Если говорить конкретнее, к числу последовательно и радикально игнорируемых Клоссовским постулатов, на первый взгляд, относятся: идентичность или, по меньшей мере, опознаваемость персонажей, непротиворечивость излагаемых фактов, сцепленность временной и логической прогрессий текста[27]… Но стоит внимательнее присмотреться к его стратегии, и становится ясно, что на кону здесь, собственно, сами соответствующие концепции: строго очерченной и неделимой индивидуальности, объективно предстающих фактов, линейно спрямляемого временного измерения, причинно-следственной обусловленности… Что по цепочке, через разрушенное под стройным зданием знания[28] фундаментальное понятие информации (чье главное качество — способность быть переданной), приводит (мы продолжаем двигаться в противоход традиционному причинно-следственному развертыванию) к принципиальному тезису Клоссовского о непременной ущербности любого (со)общения — ведь невозможность передачи опыта заявлена им даже и для разных измерений одной и той же личности: с одной стороны, «вихрь» Великого Магистра расщепляется то на спирали восприятия, воли и сознания, то на память и забвение, с другой — «Если ты сможешь сказать, что же, воля твоя», — провозглашает Актеону Диана, подчеркивая помимо всего прочего несообща-емость двух идиомов, зрительного образа и словесного выражения, несообщаемость, жертвой которой, как, того не ведая, напророчил в заглавии своей статьи о нем Фуко, станет сам замолчавший писатель.

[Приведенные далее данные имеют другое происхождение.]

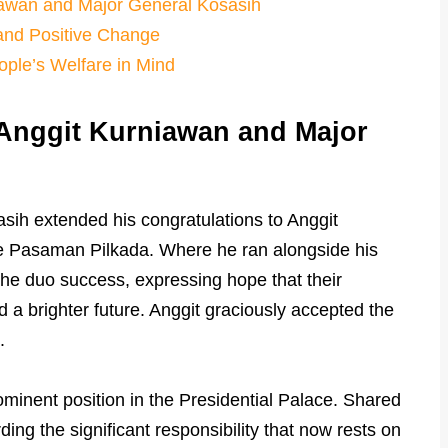
awan and Major General Kosasih
and Positive Change
ople’s Welfare in Mind
Anggit Kurniawan and Major
sih extended his congratulations to Anggit
he Pasaman Pilkada. Where he ran alongside his
the duo success, expressing hope that their
a brighter future. Anggit graciously accepted the
.
minent position in the Presidential Palace. Shared
ng the significant responsibility that now rests on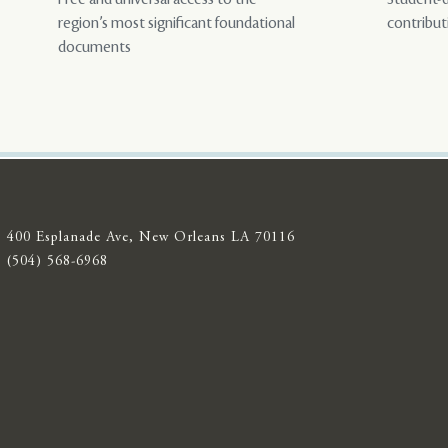
region’s most significant foundational
contribut
documents
400 Esplanade Ave, New Orleans LA 70116
(504) 568-6968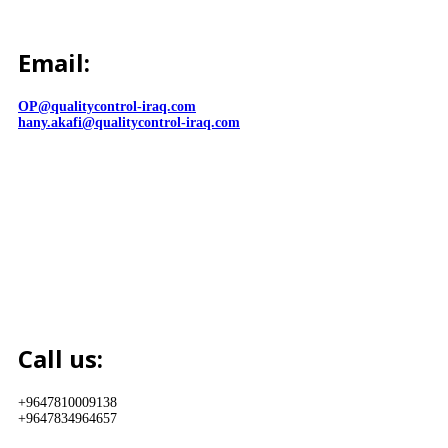
Email:
OP@qualitycontrol-iraq.com
hany.akafi@qualitycontrol-iraq.com
Call us:
+9647810009138
+9647834964657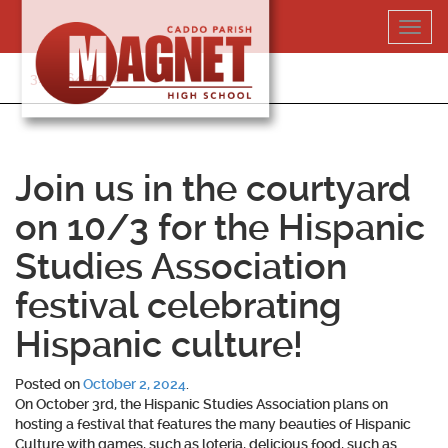
Skip
Toggl
to
navig
content
318-364-5020
Join us in the courtyard
on 10/3 for the Hispanic
Studies Association
festival celebrating
Hispanic culture!
Posted on
October 2, 2024
.
On October 3rd, the Hispanic Studies Association plans on
hosting a festival that features the many beauties of Hispanic
Culture with games, such as loteria, delicious food, such as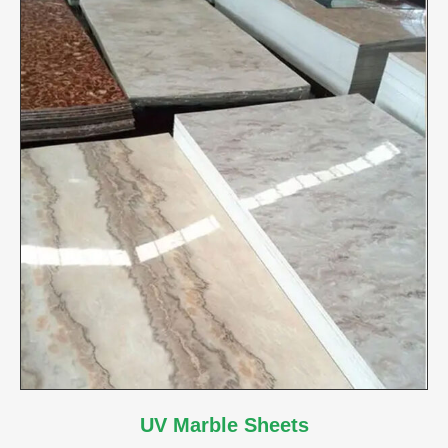
UV Marble Sheets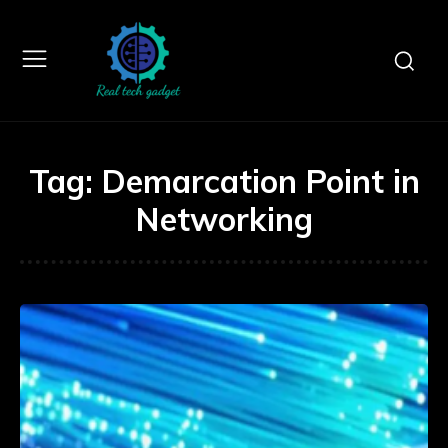
Tag:
Demarcation Point in
Networking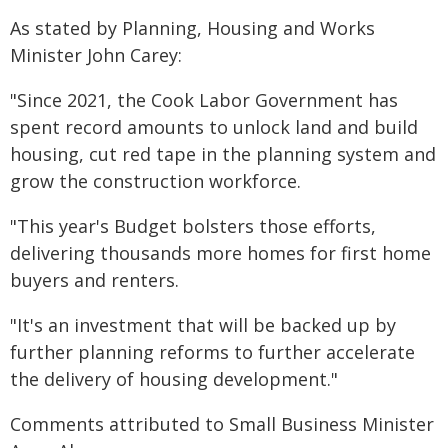
As stated by Planning, Housing and Works
Minister John Carey:
"Since 2021, the Cook Labor Government has
spent record amounts to unlock land and build
housing, cut red tape in the planning system and
grow the construction workforce.
"This year's Budget bolsters those efforts,
delivering thousands more homes for first home
buyers and renters.
"It's an investment that will be backed up by
further planning reforms to further accelerate
the delivery of housing development."
Comments attributed to Small Business Minister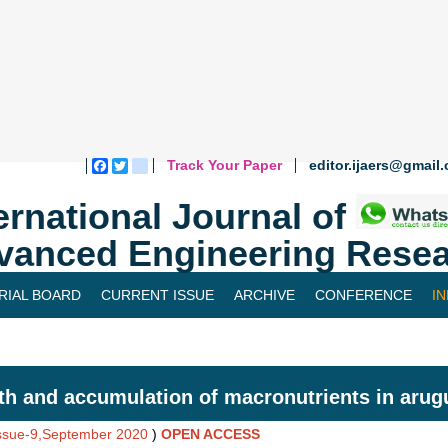
Track Your Paper
editor.ijaers@gmail
Facebook
Twitter
blogger_post
ernational Journal of
vanced Engineering Resea
RIAL BOARD
CURRENT ISSUE
ARCHIVE
CONFERENCE
I
h and accumulation of macronutrients in arug
Issue-9,September 2020
)
OPEN ACCESS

Резкая смена оптики возникает уже в «Прологе» к «Бафомету», — «пародии на исторический роман», где с самого начала взят объективный тон всеведущего рационального повествователя, с тем большим шоком оборачивающимся для читателя пучком разнородных, вряд ли совместимых, но властно совмещаемых автором повествовательных векторов. К этому прибавляется внезапная смена времени повествования с прошедшего на настоящее; периодически повторяясь на протяжении всего текста, она в первую очередь свидетельствует о смене литературных парадигм: повествование-рассказ уступает место непосредственному представлению — театру, спектаклю, показу. Показ же выводит на первый план жест, жесты персонажей.
Жест как таковой по сути подобен идиоме: он не сводим к рациональной конфигурации смысла, смыслов — и это подчеркивается, в частности, недвусмысленно амбивалентной проработкой всех персонажей на рисунках Клоссовского, жест у которых — сразу и движение, и мгновение двусмысленности, солецизм, антиптоза, силлепсис; особенно это бросается в глаза в чуть ли не независимом поведении самых «красноречивых» частей тела, кистей рук, которые со своей отталкивающе-призывной жестикуляцией становятся центрами эротического общения персонажей[29]. При этом язык жестов по-своему богаче разговорного, поскольку не так ограничен условностями интерпретативных кодов, а связан, скорее, с особенностями личного опыта — как раз того, над недостижимой передачей чего и бьется в своих текстах писатель. Так и оказывается, что телесные идиомы — единственный способ передать непередаваемую природу Дианы или Роберты, Ожье или Великого Магистра.
Не удивительно, что при подобном внимании к телесному воплощению смысла Клоссовски проявляет живейший интерес к театру — не столько как к жанру, сколько как к парадигме двусмысленной сочетаемости духовного и телесного, смыслового и экзистенциального. Театр для него — то особое пространство, в котором происходит встреча общепринятых знаковых кодов с неповторимым своеобразием человеческой души — каковая сама являет собой подобие театра, поскольку служит площадкой для действия разнородных населяющих ее сил. Как и для Арто, театр для Клоссовского служит в первую очередь средством компенсации исходной неполноценности слова, вполне уместного только «в начале» и только «у Бога».
И именно жест — как противоположность знаку, как воплощенное слово — становится для Клоссовского квинтэссенцией театра. Жесты его персонажей, которые всегда кажутся прерванными, приостановленными («подвешенными»), атрибуты, материальные или символические, которыми он их наделяет, обладают значением и функциями тропов. Они обозначают то, что не имеет имени, придают телесность и цвета тому, что не выражает никакого смысла, ссужает характер его мысли. Характерна фраза Клоссовского из предисловия к своему переводу «Энеиды»: «Эпическая поэма Вергилия — в действительности театр, в котором слова мимируют жесты и состояния души персонажей».